Whenever someone asks me a question about history that I don’t know the answer to, my reply has always been that “history is an inexhaustible subject, and therefore I can’t be expected to know the answer to everything”. But unfortunately, no one seems to have shared this fact with Michael Gove.
The announcement of the new key stage three curriculum, hidden away behind the announced U-turn on GCSEs, has left many secondary school teachers dumbfounded. Some excellent blogs have already been written by Richard Kennett and Hodder History outlining our fears, from the inexplicable move away from enquiry and debate towards abstract knowledge and facts, and the narrow minded opinion that the chronological approach is the only approach. Still, there are another two aspects of these curriculum changes that concern me.
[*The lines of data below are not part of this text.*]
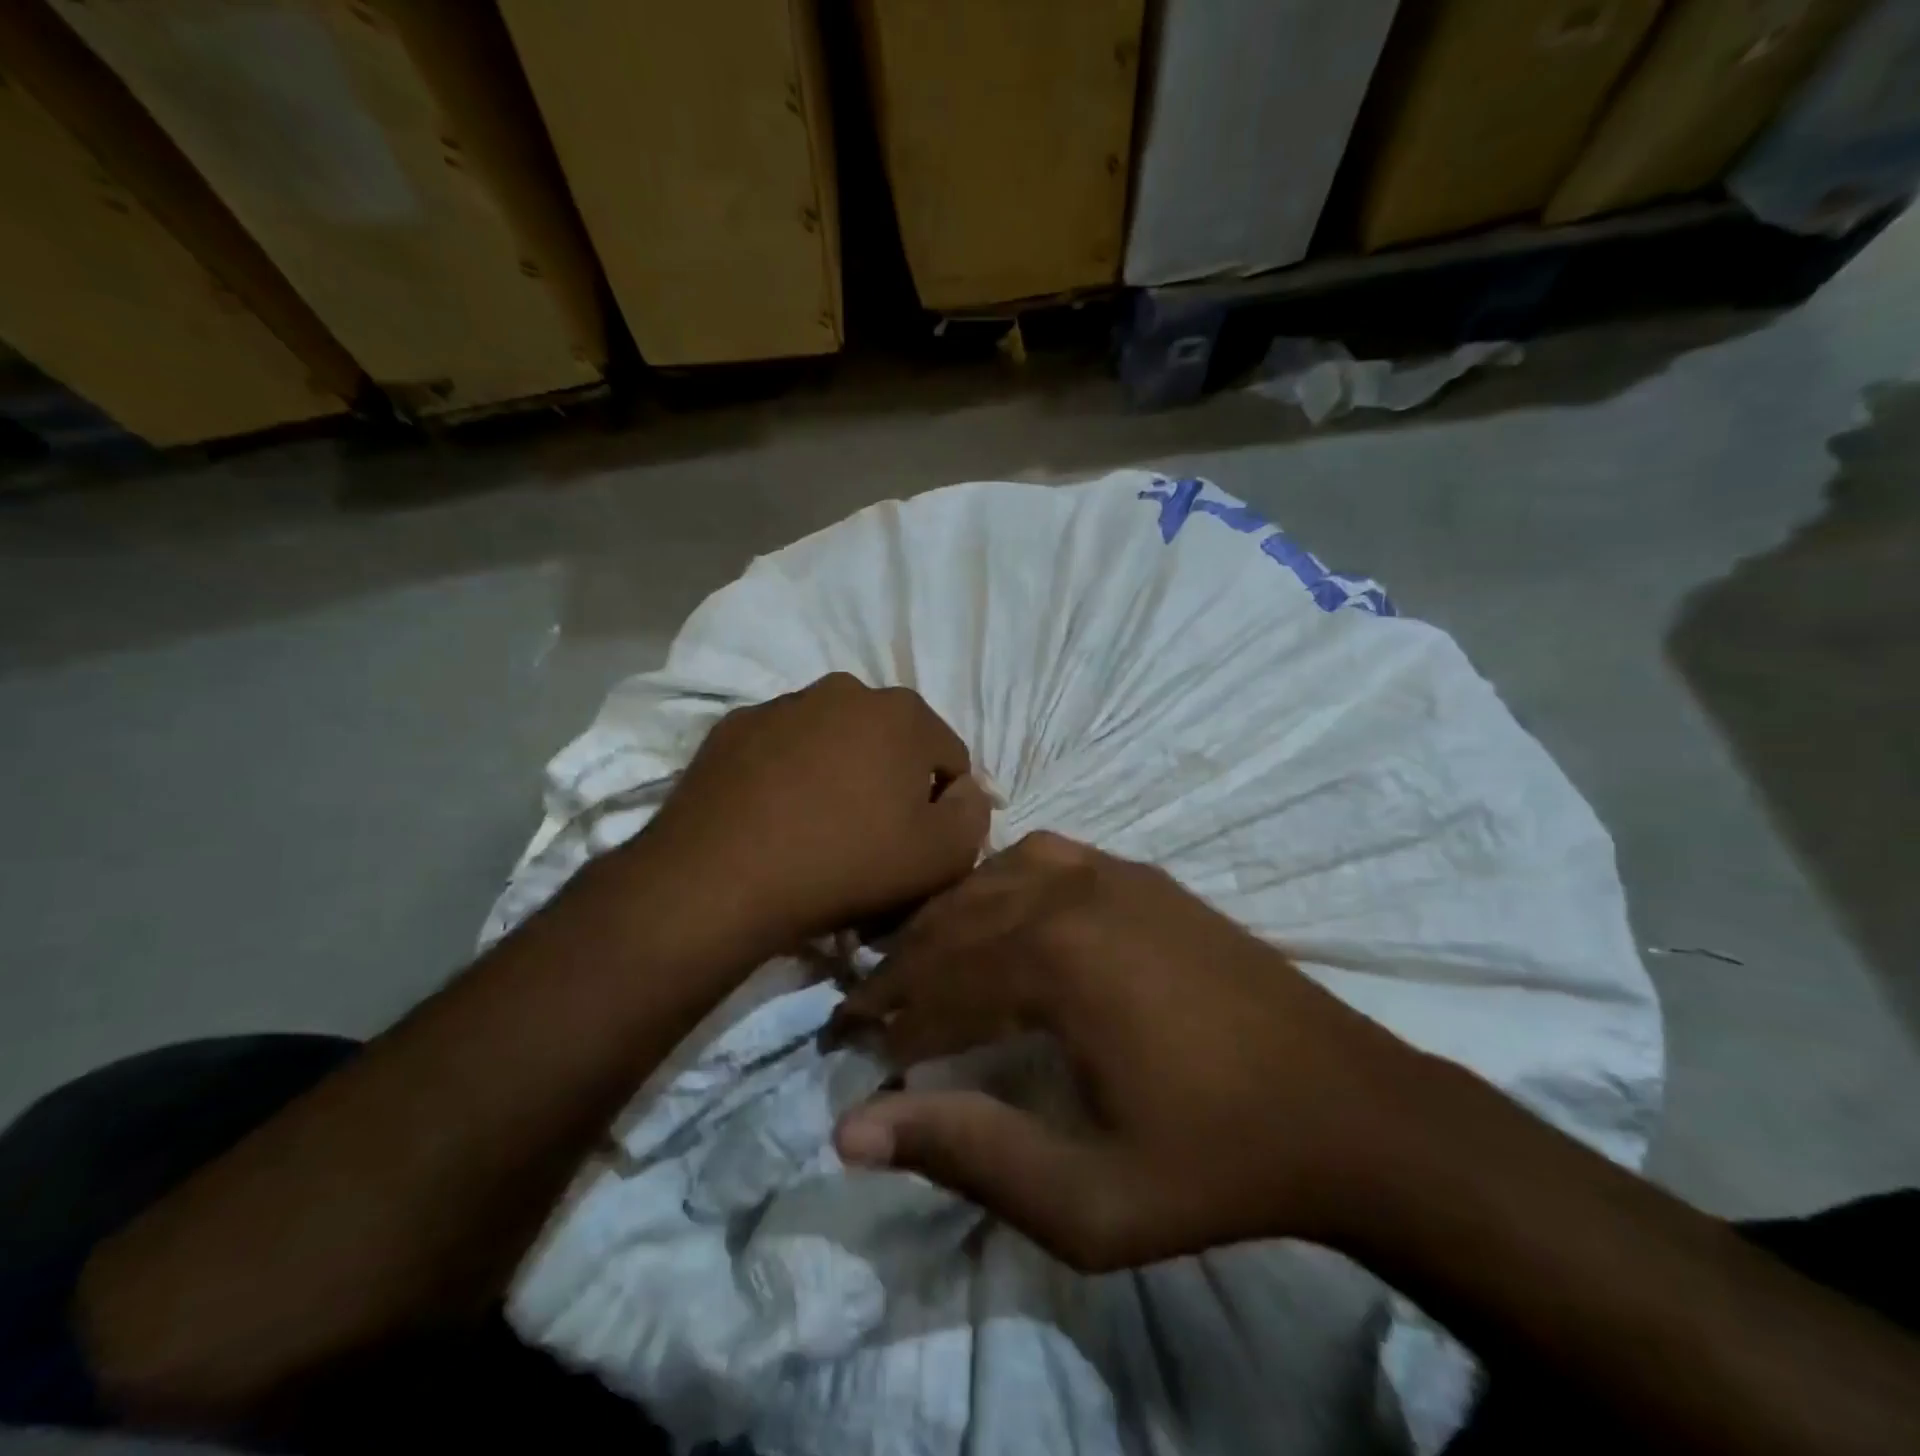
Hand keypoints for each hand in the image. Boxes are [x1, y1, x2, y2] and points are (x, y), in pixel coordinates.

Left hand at [641, 673, 991, 953]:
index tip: (917, 844)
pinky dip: (789, 775)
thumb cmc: (847, 862)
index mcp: (903, 712)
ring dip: (838, 774)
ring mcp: (782, 704)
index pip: (949, 758)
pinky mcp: (732, 728)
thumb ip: (974, 815)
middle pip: (889, 742)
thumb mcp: (942, 856)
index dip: (943, 806)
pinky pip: (782, 751)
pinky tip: (774, 818)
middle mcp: (844, 690)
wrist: (721, 878)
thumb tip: (965, 792)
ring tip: (817, 828)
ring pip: (833, 741)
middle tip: (870, 836)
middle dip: (890, 781)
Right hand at [827, 832, 1437, 1270]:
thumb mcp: (1088, 1200)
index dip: (883, 1022)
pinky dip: (1000, 880)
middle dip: (900, 967)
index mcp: (1053, 962)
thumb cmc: (1215, 1162)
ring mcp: (1110, 873)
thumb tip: (851, 1128)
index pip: (934, 985)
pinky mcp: (1140, 874)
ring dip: (945, 920)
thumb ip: (968, 1155)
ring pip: (992, 879)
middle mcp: (1070, 894)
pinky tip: (997, 911)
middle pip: (954, 922)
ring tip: (918, 963)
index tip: (847, 1048)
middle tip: (864, 1008)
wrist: (1348, 1107)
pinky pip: (1044, 856)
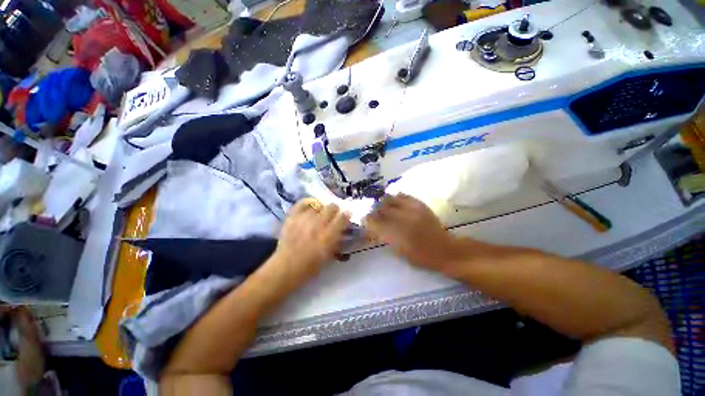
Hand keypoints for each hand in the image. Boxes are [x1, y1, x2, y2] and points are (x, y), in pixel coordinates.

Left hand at [271, 199, 349, 287]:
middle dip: (335, 210)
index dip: (346, 215)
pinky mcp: (293, 217)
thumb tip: (343, 230)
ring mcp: (305, 219)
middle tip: (333, 215)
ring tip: (319, 214)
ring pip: (318, 205)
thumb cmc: (311, 266)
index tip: (346, 215)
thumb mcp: (330, 255)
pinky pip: (302, 204)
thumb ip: (338, 241)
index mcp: (329, 235)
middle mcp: (319, 224)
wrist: (287, 267)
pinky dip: (307, 203)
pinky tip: (310, 207)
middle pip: (332, 207)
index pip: (343, 217)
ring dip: (321, 209)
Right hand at [364, 194, 462, 272]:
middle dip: (373, 210)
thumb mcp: (398, 251)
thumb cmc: (420, 256)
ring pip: (390, 199)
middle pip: (380, 208)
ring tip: (382, 204)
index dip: (367, 220)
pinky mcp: (419, 205)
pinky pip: (404, 196)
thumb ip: (385, 238)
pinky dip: (396, 197)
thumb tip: (373, 230)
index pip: (374, 222)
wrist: (444, 250)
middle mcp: (401, 219)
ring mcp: (411, 210)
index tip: (364, 219)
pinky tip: (395, 200)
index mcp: (395, 234)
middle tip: (372, 212)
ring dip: (383, 201)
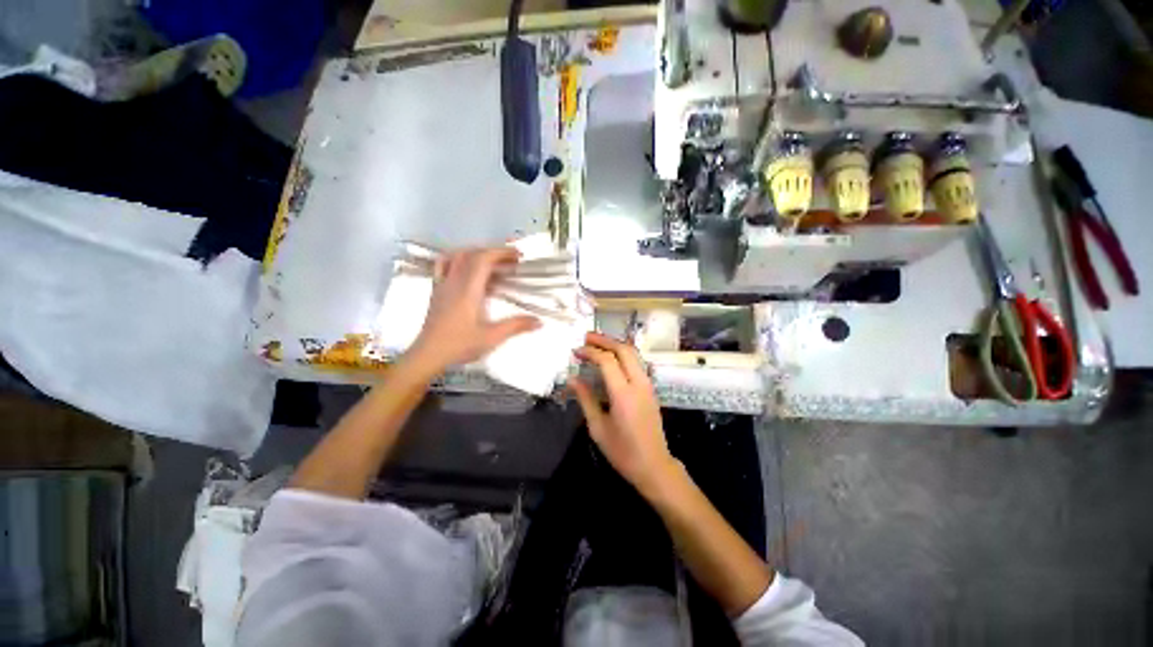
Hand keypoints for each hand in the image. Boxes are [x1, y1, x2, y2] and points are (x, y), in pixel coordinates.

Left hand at [407, 247, 540, 373]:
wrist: (428, 355)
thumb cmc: (460, 345)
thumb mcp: (491, 337)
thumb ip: (516, 326)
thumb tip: (539, 321)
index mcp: (468, 290)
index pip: (483, 259)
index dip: (501, 252)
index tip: (518, 256)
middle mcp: (454, 281)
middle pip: (472, 254)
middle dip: (494, 252)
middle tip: (512, 260)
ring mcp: (443, 284)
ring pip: (457, 256)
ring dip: (477, 252)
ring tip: (492, 260)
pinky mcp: (437, 290)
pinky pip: (444, 265)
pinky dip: (457, 258)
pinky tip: (465, 266)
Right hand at [569, 332, 678, 495]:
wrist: (654, 466)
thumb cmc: (623, 451)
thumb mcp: (598, 427)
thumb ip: (586, 399)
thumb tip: (573, 379)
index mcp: (624, 394)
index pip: (607, 361)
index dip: (590, 352)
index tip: (576, 351)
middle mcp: (639, 384)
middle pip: (624, 350)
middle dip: (605, 340)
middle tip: (586, 337)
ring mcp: (648, 385)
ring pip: (633, 354)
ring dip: (615, 344)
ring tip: (597, 343)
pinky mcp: (650, 389)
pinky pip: (637, 363)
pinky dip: (623, 354)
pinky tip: (612, 358)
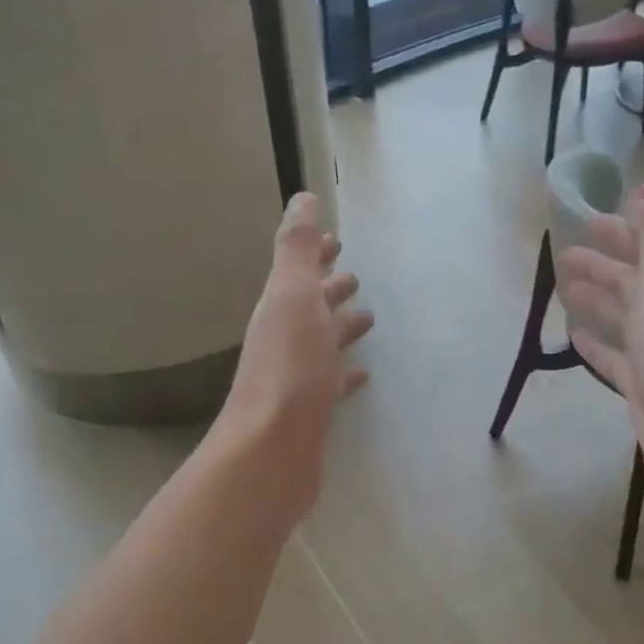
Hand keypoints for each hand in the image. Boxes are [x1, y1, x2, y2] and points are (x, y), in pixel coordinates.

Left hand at [214, 193, 373, 518]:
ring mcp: (299, 378)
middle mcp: (285, 340)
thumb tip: (302, 197)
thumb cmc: (288, 365)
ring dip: (342, 328)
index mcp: (281, 309)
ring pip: (324, 344)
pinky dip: (347, 374)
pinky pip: (334, 384)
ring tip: (369, 318)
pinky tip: (363, 373)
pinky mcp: (313, 412)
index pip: (300, 273)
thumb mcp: (292, 295)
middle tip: (355, 278)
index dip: (316, 256)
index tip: (336, 241)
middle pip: (311, 307)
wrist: (274, 446)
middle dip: (331, 290)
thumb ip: (297, 248)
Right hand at [556, 186, 643, 468]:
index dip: (621, 232)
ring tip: (564, 290)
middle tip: (563, 256)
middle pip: (633, 281)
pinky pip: (615, 356)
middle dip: (602, 265)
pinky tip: (575, 336)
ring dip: (597, 300)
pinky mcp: (642, 386)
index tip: (586, 221)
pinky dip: (596, 344)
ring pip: (622, 317)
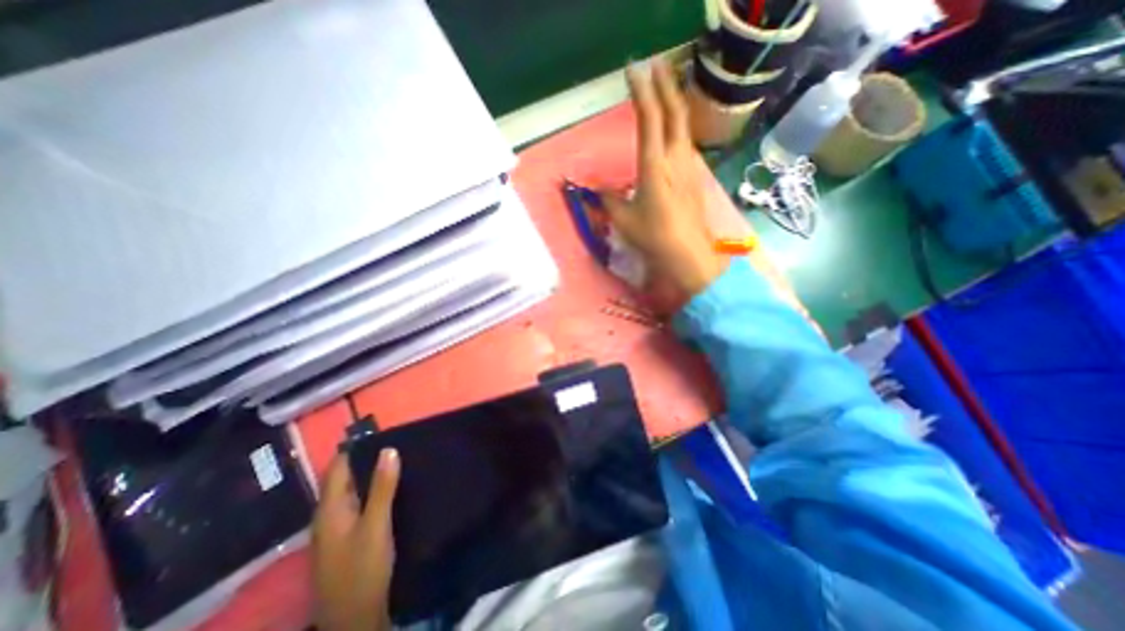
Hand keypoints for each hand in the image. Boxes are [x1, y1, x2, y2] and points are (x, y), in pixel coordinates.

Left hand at [312, 450, 402, 630]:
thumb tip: (389, 449)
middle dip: (365, 459)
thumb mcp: (376, 525)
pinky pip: (357, 504)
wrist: (353, 621)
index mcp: (329, 509)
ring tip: (398, 460)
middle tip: (396, 443)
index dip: (355, 448)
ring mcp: (335, 529)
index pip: (337, 468)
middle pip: (343, 478)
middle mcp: (327, 516)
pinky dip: (371, 491)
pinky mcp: (345, 539)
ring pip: (351, 492)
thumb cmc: (363, 569)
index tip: (380, 432)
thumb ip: (383, 487)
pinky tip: (390, 489)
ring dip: (370, 475)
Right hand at [601, 57, 734, 309]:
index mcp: (654, 165)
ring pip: (684, 124)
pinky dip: (678, 126)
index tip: (632, 71)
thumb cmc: (653, 236)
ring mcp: (689, 165)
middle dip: (664, 84)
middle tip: (654, 66)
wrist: (688, 252)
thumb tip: (596, 190)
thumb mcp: (623, 219)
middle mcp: (675, 157)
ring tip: (665, 90)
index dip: (641, 91)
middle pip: (675, 110)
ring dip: (674, 103)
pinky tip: (673, 130)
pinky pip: (686, 141)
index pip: (649, 118)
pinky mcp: (695, 175)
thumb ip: (608, 200)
Firstly, the decision of what shall be taught at the different key stages. To no longer teach topics such as the Civil War and the rule of Cromwell, or the Medieval Realms saddens me. How Gove can believe that being taught such a simplified version in key stage two (and at breathtaking speed, given the coverage of topics at that key stage) will be sufficient to truly understand the significance of the events, is beyond me. It will give the impression that such periods of history are only of interest to children, and also prevent both primary and schools from taking advantage of great field trip opportunities in their area simply because it’s not their key stage’s ‘time period’.
Secondly, the amount of topics (a three page list) that have to be covered in key stage three is staggering. Even worse, as a product of the late 90s teaching of history (which, in my opinion, wasn’t that special until the turn of the century) there is a significant number of topics that I have never even heard of before. Clive of India, for example! The historian in me is intrigued- there’s more history to learn! But as a teacher, I can’t see how this is feasible. Lack of resources and time will make this almost unbearable. Of course, teachers will ultimately cope, but at what cost to a generations interest & ability in our popular, well-taught subject?
As many have documented, academies can, if they wish, ignore the new national curriculum, but they would do so at their peril. The changes to GCSEs will more than likely make it necessary to at least use it as a guideline if they are to enhance their enhance their students chance of success.
The consultation period from now until mid-April is, to some extent, vital. Gove may pay no attention, but we must at least speak now, for fear of regretting it later.